Взаимозависимость между королем и «его» наследственным паразитическим корпусом чиновников не только заблокировала формирование нововременного государства, но и постоянно провоцировала кризисы государственных финансов. Тенденция к финансовому краху определена напряжением между ограниченной производительностью докапиталистической аграрной экономики и постоянно возрастающими военными издержками, навязанными логикой геополитического накопления.
Приватизация прав присвоения и господства посредством откупщины и наследственного судопроизводства – одна из стратегий наполнения военной казны. Война, в свою очередь, была общей династийной стратегией накопления территорий и богатств, а также обычным средством разрешения междинастийных споров о собственности. Однако получаемые в результате доходы не могли покрыть постоянно растущие военные затраты:
Именно при Франциске I и его преемниках расходы французской монархии начали значительно расти. Однако гегемонные политические притязания XVII и XVIII столетий привели к взрывному росту расходов, первый пик которого пришелся на Тридцатилетнюю войну и прямую французскую интервенцию в период 1630–1640 гг. После кратковременного перерыва в войнах, наступившего после пришествия Кольбера, расходы снова начали расти в период Голландской войны и войны с Аугсбургской лигой, достигнув второго пика в Войне за испанское наследство, а третьего – в Семилетнюю войну [Korner. 1995а. Р. 417–419].
Складывание государства, находящегося в состоянии постоянной войны, усилило избыточную эксплуатацию крестьянства. «В 1610 г. налоговые агенты государства собрали 17 миллионов ливров тальи. К 1644 г. сборы этого налога достигли 44 миллионов ливров. Общее налогообложение на деле увеличилось вчетверо за десятилетие после 1630 г.» [Андерсон. 2010. С. 91][150]. Следующим по значимости инструментом увеличения королевского дохода после продаж постов и повышения налогов стали займы. Однако, поскольку король был ненадежным должником, ставки по кредитам постоянно росли, что заставляло Корону обращаться ко все более рисковым и гротескным способам получения доходов. В целом,
…французские доходы постоянно росли, валовой доход вырос с 20,5 миллионов ливров в 1600 г. до почти 32,8 миллионов в 1608 г. и 42,8 миллионов в 1621 г. Кроме того, при объявлении войны Испании в 1635 г. французские доходы продолжали увеличиваться, достигнув примерно 115 миллионов ливров в год, хотя большая их часть поступила от займов под весьма высокие проценты [Воппеу. 1991. Р. 352–353].

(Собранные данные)
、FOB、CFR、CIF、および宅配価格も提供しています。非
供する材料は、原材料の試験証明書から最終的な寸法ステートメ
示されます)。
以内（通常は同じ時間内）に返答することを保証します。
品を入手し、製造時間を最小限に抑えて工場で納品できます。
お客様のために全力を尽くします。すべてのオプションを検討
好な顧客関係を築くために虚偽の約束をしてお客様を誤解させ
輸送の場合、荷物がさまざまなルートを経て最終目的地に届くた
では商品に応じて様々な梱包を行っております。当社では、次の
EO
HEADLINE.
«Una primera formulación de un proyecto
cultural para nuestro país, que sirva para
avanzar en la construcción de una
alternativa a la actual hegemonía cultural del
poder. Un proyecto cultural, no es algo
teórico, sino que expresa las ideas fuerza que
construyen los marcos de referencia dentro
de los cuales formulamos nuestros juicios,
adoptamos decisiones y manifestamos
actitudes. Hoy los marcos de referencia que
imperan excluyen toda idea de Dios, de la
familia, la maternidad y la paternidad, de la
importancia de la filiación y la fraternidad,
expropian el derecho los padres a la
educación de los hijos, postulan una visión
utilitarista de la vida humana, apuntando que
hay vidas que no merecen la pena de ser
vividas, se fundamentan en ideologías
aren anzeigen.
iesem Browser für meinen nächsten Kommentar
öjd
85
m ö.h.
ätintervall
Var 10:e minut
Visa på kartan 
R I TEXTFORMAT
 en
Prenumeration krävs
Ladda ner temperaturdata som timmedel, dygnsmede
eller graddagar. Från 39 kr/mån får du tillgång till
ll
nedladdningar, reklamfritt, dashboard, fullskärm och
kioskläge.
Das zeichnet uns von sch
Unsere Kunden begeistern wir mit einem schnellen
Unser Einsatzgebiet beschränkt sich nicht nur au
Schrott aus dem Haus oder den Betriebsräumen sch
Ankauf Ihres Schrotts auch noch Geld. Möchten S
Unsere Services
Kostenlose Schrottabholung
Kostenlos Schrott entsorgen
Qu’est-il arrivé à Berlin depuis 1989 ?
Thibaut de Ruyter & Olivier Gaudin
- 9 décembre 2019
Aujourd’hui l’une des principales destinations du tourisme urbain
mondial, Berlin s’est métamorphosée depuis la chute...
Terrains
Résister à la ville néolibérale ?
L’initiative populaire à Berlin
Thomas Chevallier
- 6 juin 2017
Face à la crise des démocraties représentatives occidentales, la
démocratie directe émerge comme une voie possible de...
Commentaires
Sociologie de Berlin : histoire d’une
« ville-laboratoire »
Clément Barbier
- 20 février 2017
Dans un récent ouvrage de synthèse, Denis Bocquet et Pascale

ЗАДАНИЕ:
Подхватите фрагмент о военных расходах и государственных финансах французской монархии и продолжите его после последнего приведенного предложения. Эти данные никак не связаны с фрагментом.

ОТВЕТ НА ЗАДАНИЕ:
Здесь мы наблюдаем раскручивающуюся спираль роста доходов, необходимых для финансирования все более затратных войн – и, в частности, для возвращения долгов кредиторам за счет грабежа, захвата новых территорий, получения контрибуций и репараций, – спираль, которая в то же время означала все большее использование доходов, создаваемых крестьянской экономикой, в непроизводительном военном потреблении.
Суммарным результатом стала публичная кредитная структура, превратившая короля в заложника «его» собственных государственных чиновников и финансистов, что сделало налоговую и кредитную системы совершенно невосприимчивыми к каким-либо мирным реформам. Эта кредитная структура не эволюционировала по направлению к нововременной системе центрального банка, поскольку кредиты управлялись и гарантировались не национальным банком, а множеством частных агентов, «финансистов» (financiers) [Mettam. 1988. Р. 106–117]. Доверие к этой кредитной системе основывалось на способности Короны расплачиваться по своим долгам. Франция оставалась привязанной к личности короля; вся кредитная система держалась за него. В разительном контрасте с Францией английская революция в государственных финансах привела в конце XVII в. к созданию Банка Англии. Этот момент оказался ключевым для получения займов, поддержки государственных кредитов и обеспечения долгосрочной безопасности кредитов, ставших независимыми от продолжительности жизни отдельных монархов. Государственные займы стали основываться на парламентских гарантиях, а парламент получил больше возможностей финансирования путем налогообложения состоятельных классов, то есть самих себя и тех, кого они представляли [Anderson. 1988. Р. 154]. Во Франции, напротив, государственные долги были долгами короля [Воппеу, 1981]. Поэтому они не переходили от одного короля к другому и могли теряться при смерти исходного заемщика.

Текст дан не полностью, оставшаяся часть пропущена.